Finding one such correspondence is interesting. Finding dozens across hundreds of core words is scientific proof. For example, you find another correspondence: where Latin has a [d] (e.g., in decem, “ten”), English has a [t] (ten). It’s a system!

Step 3: Reconstruct the Ancestor (The Proto-Word)

Once you have these correspondences, you can work backward and reconstruct the word in the parent language, or proto-language. A proto-language is a hypothetical ancestor that was never written down. We mark reconstructed words with an asterisk (*) to show they are theoretical.

Looking at our “father” set, which sound is more likely the original: [p] or [f]? Linguists know that the change from a “stop” sound like [p] to a “fricative” sound like [f] is a very common, natural type of sound change across the world’s languages. The reverse is much rarer. Therefore, the proto-language almost certainly had a [p] sound.

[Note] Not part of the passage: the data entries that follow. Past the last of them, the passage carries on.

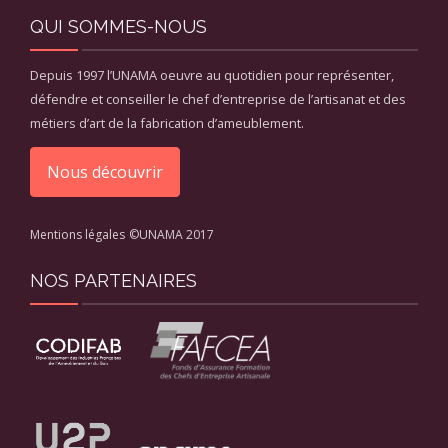
QUI SOMMES-NOUS
Depuis 1997 l’UNAMA oeuvre au quotidien pour représenter,
défendre et conseiller le chef d’entreprise de l’artisanat et des
métiers d’art de la fabrication d’ameublement.
Nous découvrir
Mentions légales
©UNAMA 2017
NOS PARTENAIRES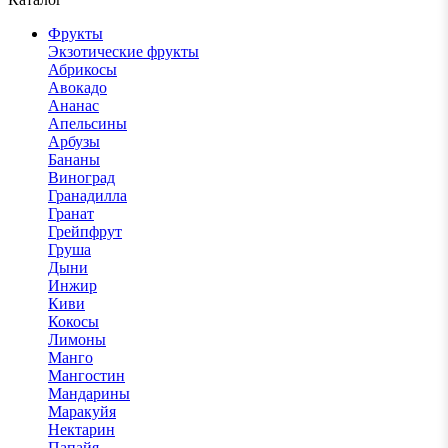
Фрукты
Экзотические фрукты
Абрикосы
Авокадо
Ананас
Апельсины
Арбузы
Бананы
Виноград
Гранадилла
Гранат
Грейпфрут
Груша
Дыни
Инжир
Киви
Кокосы
Лимоны
Манго
Мангостин
Мандарины
Маракуйя
Нектарин
Папайя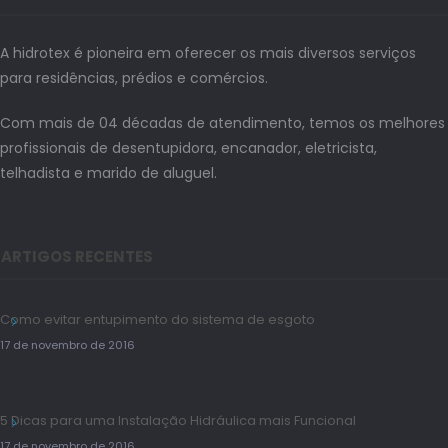
A hidrotex é pioneira em oferecer os mais diversos serviços
para residências, prédios e comércios.
Com mais de 04 décadas de atendimento, temos os melhores
profissionais de desentupidora, encanador, eletricista,
telhadista e marido de aluguel.
ARTIGOS RECENTES
Como evitar entupimento do sistema de esgoto
17 de novembro de 2016
5 Dicas para uma Instalação Hidráulica mais Funcional
17 de novembro de 2016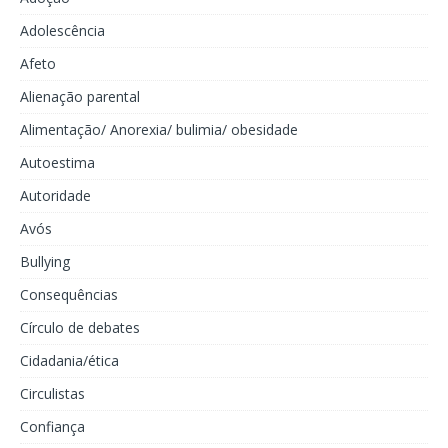
Adolescência
Afeto
Alienação parental
Alimentação/ Anorexia/ bulimia/ obesidade
Autoestima
Autoridade
Avós
Bullying
Consequências
Círculo de debates
Cidadania/ética
Circulistas
Confiança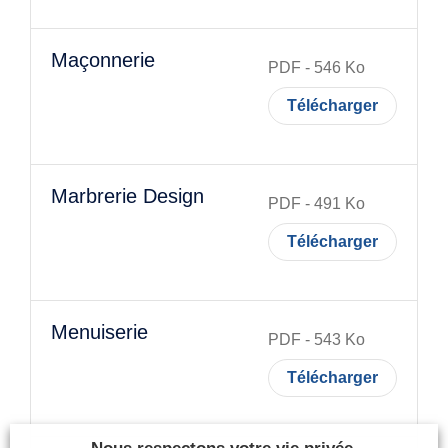
Maçonnerie
PDF
-
546
Ko
Télécharger
Marbrerie Design
PDF
-
491
Ko
Télécharger
Menuiserie
PDF
-
543
Ko
Télécharger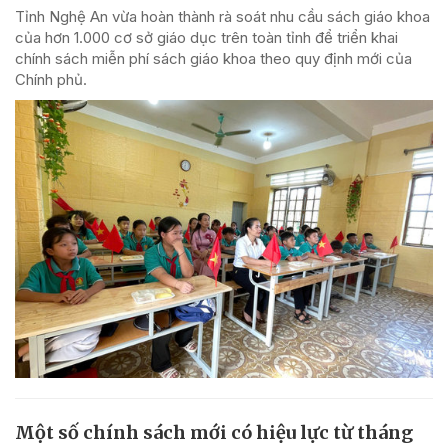
Tỉnh Nghệ An vừa hoàn thành rà soát nhu cầu sách giáo khoa
của hơn 1.000 cơ sở giáo dục trên toàn tỉnh để triển khai
chính sách miễn phí sách giáo khoa theo quy định mới của
Chính phủ.
Một số chính sách mới có hiệu lực từ tháng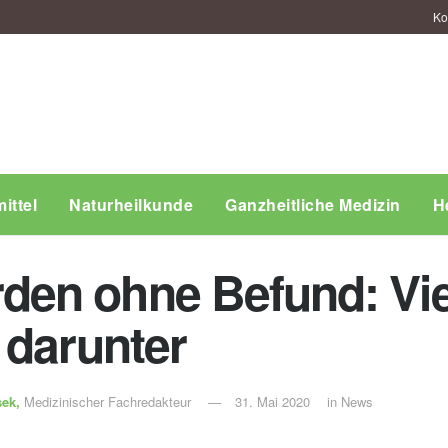
Ko
ittel
Naturheilkunde
Ganzheitliche Medizin
H
en ohne Befund: Vie
 darunter
sek,
Medizinischer Fachredakteur
31. Mai 2020
in
News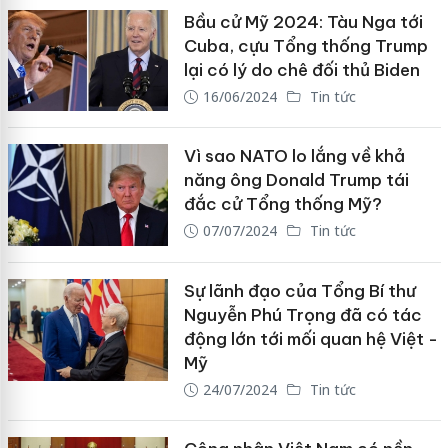
Bầu cử Mỹ 2024: Tàu Nga tới
Cuba, cựu Tổng thống Trump
lại có lý do chê đối thủ Biden
16/06/2024
Tin tức
Vì sao NATO lo lắng về khả
năng ông Donald Trump tái
đắc cử Tổng thống Mỹ?
07/07/2024
Tin tức
Sự lãnh đạo của Tổng Bí thư
Nguyễn Phú Trọng đã có tác
động lớn tới mối quan hệ Việt -
Mỹ
24/07/2024
Tin tức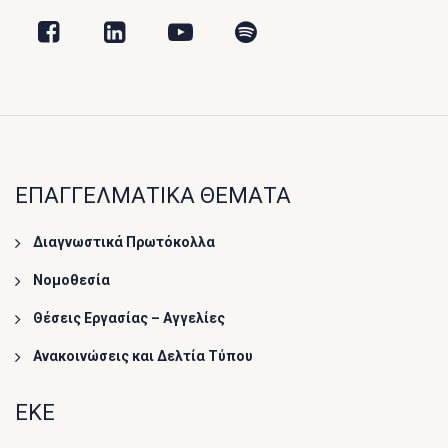
ΕΠΑΓΓΕΛΜΑΤΙΚΑ ΘΕΜΑΤΑ
Διαγνωστικά Πρωτόκολλα
Νομοθεσία
Θέσεις Εργασίας – Αγγελίες
Ανακοινώσεις και Δελτία Τύπου
ΕΚΕ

By applying this logic to every sound in the word, linguists have reconstructed the Proto-Indo-European (PIE) word for “father” as something like *ph₂tḗr (often simplified as *pətér).

From this single ancient word, we get:

*pətér → Latin pater → Spanish padre, French père
*pətér → Sanskrit pitṛ́
*pətér → (via Grimm’s Law, p→f) → Proto-Germanic *fader → English father, German Vater

The Test Case: So What About Finnish?

Now we can answer our original question. Why isn’t Finnish in this family? Let’s look at its core vocabulary:

Father: isä
Foot: jalka
Water: vesi (compare English water, German Wasser, Russian voda from PIE *wódr̥)
Three: kolme (compare English three, Latin trēs from PIE *tréyes)

When you line up Finnish words with the Indo-European cognate sets, you find… nothing. No systematic correspondences. No predictable patterns. The vocabulary is fundamentally different. Finnish belongs to a completely separate family, the Uralic family, along with Hungarian and Estonian.

History Written in Sound

The comparative method does more than just group languages. It builds family trees, showing which languages branched off from others and when. The fact that all Germanic languages share the p→f shift tells us that this change happened in a common ancestor, Proto-Germanic, after it had already split off from the ancestor of Latin and Greek.

So, when a linguist says English and Sanskrit are related, they’re not making a wild guess based on a few words. They are citing a massive, interlocking system of evidence built over 200 years of painstaking work. They are pointing to thousands of regular sound changes that connect the word “father” on a London street to its 3,500-year-old cousin, pitṛ́, in the sacred hymns of the Rigveda. And in doing so, they let us hear the faint but undeniable echoes of our shared linguistic ancestors, speaking to us from the deep past.